The first argument is that homosexuality is an “abomination,” banned by divine law. Support for this idea comes from Leviticus 18:22 and 20:13, which you have before you. These verses seem clear on their own. But they are not on their own!
Ask anyone in our weekly Torah study group – every single detail in the Bible matters – carefully chosen, lovingly crafted, pregnant with meaning. Leviticus 18:22 and 20:13 are part of the holiness code, a section of Leviticus forbidding sexual activity between close relatives by blood or marriage in great detail. The relationships that are set forth explicitly are heterosexual. But the original intent of these verses at the end of the holiness code was to extend each heterosexual relationship to its analogous homosexual relationship. Thus: Thou shalt not have sex with thy mother (or thy father); with thine aunt (or thine uncle), with thy sister (or thy brother), nor with thy father’s wife, and so on.

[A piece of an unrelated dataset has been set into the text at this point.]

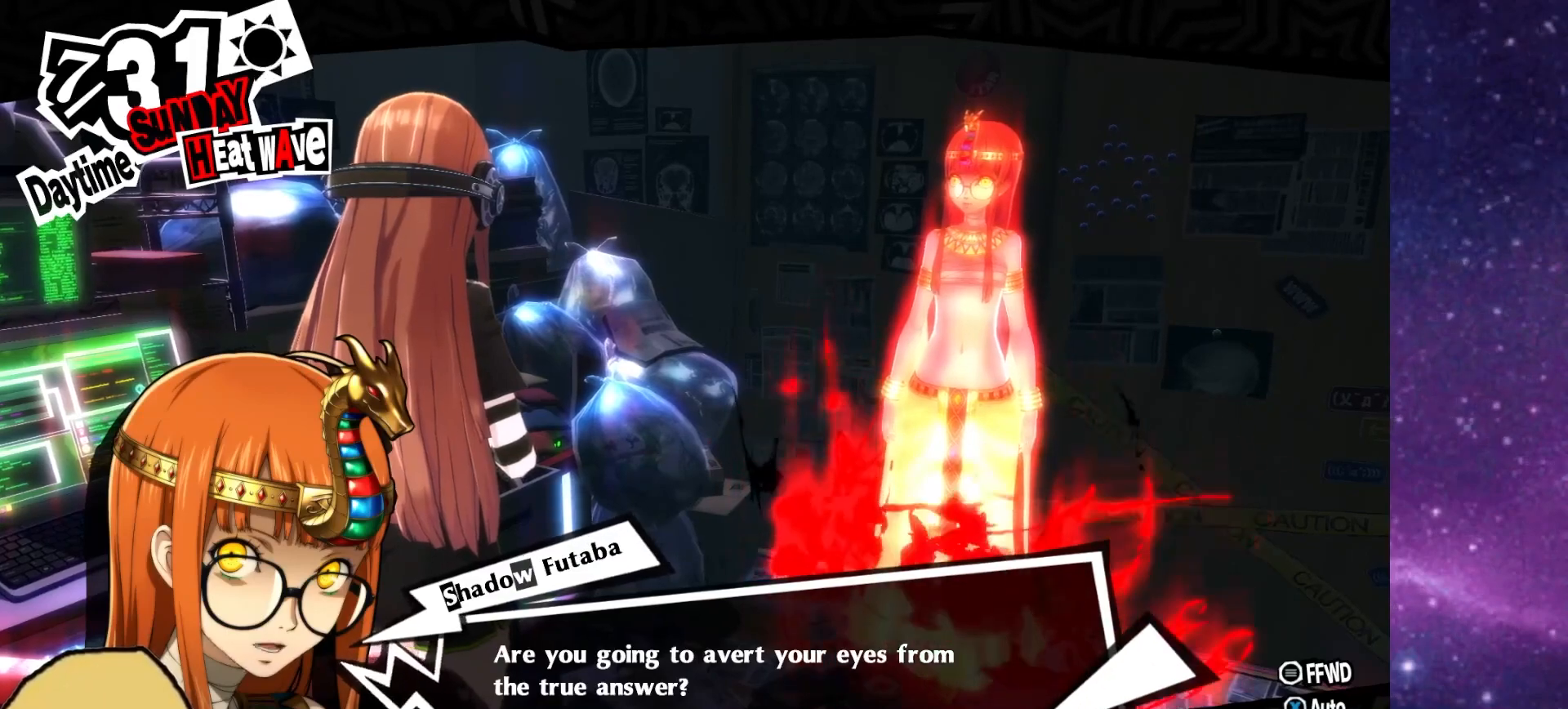
{"dt_ms": 500, "buttons": ["L1"], "left_stick": "center", "right_stick": "center", "events": [[17, "R1", "down"], [50, "L1", "up"], [150, "R1", "up"], [183, "L1", "down"], [300, "R1", "down"], [333, "L1", "up"], [433, "R1", "up"], [450, "L1", "down"]]}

But how could that be? Take a closer look at the phrase “as one lies with a woman.” In the original Hebrew, that phrase is just two words “mish’k’vei ishah.” Mish’k’vei is related to a more familiar word, uv’shokh’b’kha, as in “speak of them when you lie down and when you rise up.” Mish’k’vei only appears three times in the entire Bible. The other appearance in Genesis 49:4 refers to Jacob’s son Reuben and his liaison with Jacob’s concubine Bilhah. So all three times the Bible condemns mish’k’vei, it has to do with sexual congress with a blood relative or spouse of one. That’s irrelevant to today’s political debates. No one is advocating for sex with relatives or with a parent’s husband or wife.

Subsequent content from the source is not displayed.